About this exercise:
Pull each line containing "محمد" out of the data and copy it.

Start of Provided information

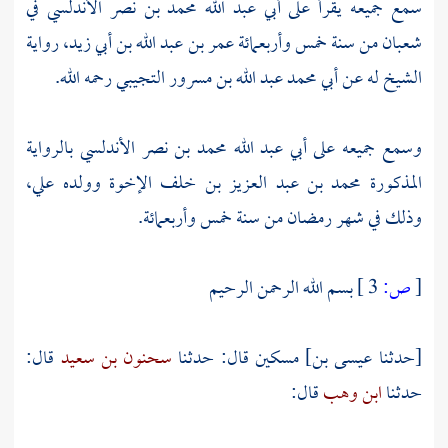
سمع جميعه يقرأ على
أبي عبد الله محمد بن نصر الأندلسي
في
شعبان من سنة خمس وأربعمائة
عمر بن عبد الله بن أبي زيد،
رواية
الشيخ له عن
أبي محمد عبد الله بن مسرور التجيبي
رحمه الله.
وسمع جميعه على
أبي عبد الله محمد بن نصر الأندلسي
بالرواية
المذكورة
محمد بن عبد العزيز بن خلف
الإخوة وولده علي،
وذلك في شهر رمضان من سنة خمس وأربعمائة.
[
ص:
3 ]
بسم الله الرحمن الرحيم
[حدثنا
عيسى بن] مسكين
قال: حدثنا
سحنون بن سعيد
قال:
حدثنا
ابن وهب
قال:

End of Provided information

Expected answer:
أبي عبد الله محمد بن نصر الأندلسي
أبي محمد عبد الله بن مسرور التجيبي
أبي عبد الله محمد بن نصر الأندلسي
محمد بن عبد العزيز بن خلف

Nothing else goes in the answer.